Start of Source document

The collar construction is a bit fiddly, which is noted in the instructions. I definitely read through this part several times before stitching anything. Make sure you mark all notches and circles. Usually I don't bother with them, but I marked them when I cut out the pieces and I'm glad I did.
I opted not to interface the entire facing because the fabric I used is medium-weight and I was worried the facing would make it too thick and stiff. {I interfaced the collar, but wish I hadn't. Just use your best judgment depending on the thickness of your fabric.} If you decide to leave out the interfacing too, then I would recommend to at least interface the buttonhole areas, which I did.
The sleeves in the tester were too slim for my huge guns. My arms are apparently not proportional to the rest of my body and I always have issues in RTW jackets. I cut a straight 2 in a muslin (the only thing I muslined), and sure enough it was too slim even with a 3/8" seam allowance. I made a whole host of modifications of the size 2 pattern to fit my arms. Whenever I make anything with sleeves I always check the bicep circumference, elbow circumference, and shoulder to wrist length and compare them to my measurements. I usually have to modify a lot on sleeve patterns so this wasn't atypical. You guys, seriously, can i haz Michelle Obama's arms????
Overall Fit
Remember that Heather Lou drafts for her height, 5'-8", so if you're severely vertically challenged like yours truly, then you'll need to do some major shortening. I shortened the bodice by 3" at the waist and the pants by 4" at the knee.
Overall Impression
I think this pattern is well drafted and I didn't have any issues with construction. I know some people may be thrown off for paying indie designer prices for a pajamas pattern, but I think it's worth it. I know I had reservations at first for paying for the Sewaholic Tofino pattern, but I've made that pattern more than any other pattern in my stash so it was definitely worth it.

End of Source document

#### Study questions:
1/ Answer these questions from the sewing pattern review, giving one line for each:
(a) By how much was the bodice shortened, and at what point?
(b) What size was cut for the muslin?
(c) For what height does Heather Lou draft?
2/ Reproduce the sewing pattern review starting with "Overall Impression" and going on through "definitely worth it.", swapping "pajamas pattern" for "sleepwear pattern".
3/ Pick up the sewing pattern review at the point where it stops and add a further passage.

Start of Record set

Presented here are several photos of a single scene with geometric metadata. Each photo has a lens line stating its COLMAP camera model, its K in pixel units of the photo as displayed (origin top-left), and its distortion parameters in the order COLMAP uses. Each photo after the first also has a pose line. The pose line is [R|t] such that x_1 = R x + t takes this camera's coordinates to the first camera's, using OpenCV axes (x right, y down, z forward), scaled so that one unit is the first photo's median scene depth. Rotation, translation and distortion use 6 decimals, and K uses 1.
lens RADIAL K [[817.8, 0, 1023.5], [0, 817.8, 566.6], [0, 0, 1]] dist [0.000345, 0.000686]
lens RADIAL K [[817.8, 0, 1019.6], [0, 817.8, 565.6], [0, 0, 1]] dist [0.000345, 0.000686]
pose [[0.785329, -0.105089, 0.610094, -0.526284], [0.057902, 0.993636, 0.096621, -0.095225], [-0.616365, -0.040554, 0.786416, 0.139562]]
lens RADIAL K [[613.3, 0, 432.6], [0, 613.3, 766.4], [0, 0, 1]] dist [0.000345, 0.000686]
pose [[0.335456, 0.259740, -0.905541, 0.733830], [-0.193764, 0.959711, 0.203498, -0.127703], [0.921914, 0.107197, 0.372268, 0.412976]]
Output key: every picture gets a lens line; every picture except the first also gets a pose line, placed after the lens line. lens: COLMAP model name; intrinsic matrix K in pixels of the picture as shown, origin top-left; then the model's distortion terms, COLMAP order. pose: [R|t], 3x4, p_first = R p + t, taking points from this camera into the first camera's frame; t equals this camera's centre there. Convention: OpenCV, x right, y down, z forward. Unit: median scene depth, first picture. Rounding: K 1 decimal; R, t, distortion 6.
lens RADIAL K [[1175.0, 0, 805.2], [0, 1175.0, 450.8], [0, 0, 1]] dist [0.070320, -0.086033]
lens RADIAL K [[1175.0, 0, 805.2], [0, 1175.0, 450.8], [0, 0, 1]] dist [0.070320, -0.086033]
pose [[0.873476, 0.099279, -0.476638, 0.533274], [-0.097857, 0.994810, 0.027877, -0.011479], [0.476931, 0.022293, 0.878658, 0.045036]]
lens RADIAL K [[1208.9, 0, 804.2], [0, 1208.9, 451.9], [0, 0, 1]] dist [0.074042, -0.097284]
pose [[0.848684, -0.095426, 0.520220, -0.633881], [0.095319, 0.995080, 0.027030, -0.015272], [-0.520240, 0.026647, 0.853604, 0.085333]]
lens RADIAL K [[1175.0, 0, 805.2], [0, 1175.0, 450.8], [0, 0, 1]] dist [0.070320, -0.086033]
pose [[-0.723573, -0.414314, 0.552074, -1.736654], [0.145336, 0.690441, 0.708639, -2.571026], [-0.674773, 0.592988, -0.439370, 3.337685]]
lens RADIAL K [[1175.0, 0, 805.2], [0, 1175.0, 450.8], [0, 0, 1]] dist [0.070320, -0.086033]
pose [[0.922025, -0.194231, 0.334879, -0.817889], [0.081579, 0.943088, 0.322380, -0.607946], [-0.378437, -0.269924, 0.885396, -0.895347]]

End of Record set

#### Outputs for the tasks:
1/
(a) By 3", at the waist.
(b) A straight 2.
(c) 5'-8".

2/
Overall Impression
I think this pattern is well drafted and I didn't have any issues with construction. I know some people may be thrown off for paying indie designer prices for a sleepwear pattern, but I think it's worth it. I know I had reservations at first for paying for the Sewaholic Tofino pattern, but I've made that pattern more than any other pattern in my stash so it was definitely worth it.

3/
Also if you have the Tofino and don't think you need this one, just know that they are completely different in terms of style and fit. The Tofino is all about super loose, tons of ease, "gimme-all-the-fucking-candy-and-that-tub-of-ice-cream" kind of pattern. The Carolyn is much slimmer fitting and makes you feel dressed up in a coordinated set of pajamas. Good thing I don't work from home or else I would never change because I would already feel like I'm wearing something presentable (to those invisible clients and colleagues).
And it can totally be upped in the sexiness factor if made out of a lovely silk charmeuse, which I was tempted to do for the tester, but I needed fabric right away so I settled with whatever I could find at the FIDM Scholarship Store, which is a medium-weight cotton with a slight stretch and I got it for $2/yard!! Love it when I score bargains.
It was great working with Heather and I hope my notes were useful to her and you. Feel free to ask any questions in the comments!
This pj set turned out REALLY cute!!!! And I'm glad that you told me about the pockets in the pants, that is such a selling point to me! Like you, I love my Torfinos, but hate the fact that there aren't pockets. I always try to put my phone in my pocket and it drives me crazy when I can't. And thanks for the heads up on the shorty adjustments that you had to do. I'll probably have to do something similar :/
ReplyDeleteThanks, Erin! I just realized all of my photos have my hands in the pockets....I should have taken some photos without my hands in them. They're exposed, slanted pockets (not in-seam) so you could add a fun contrast print.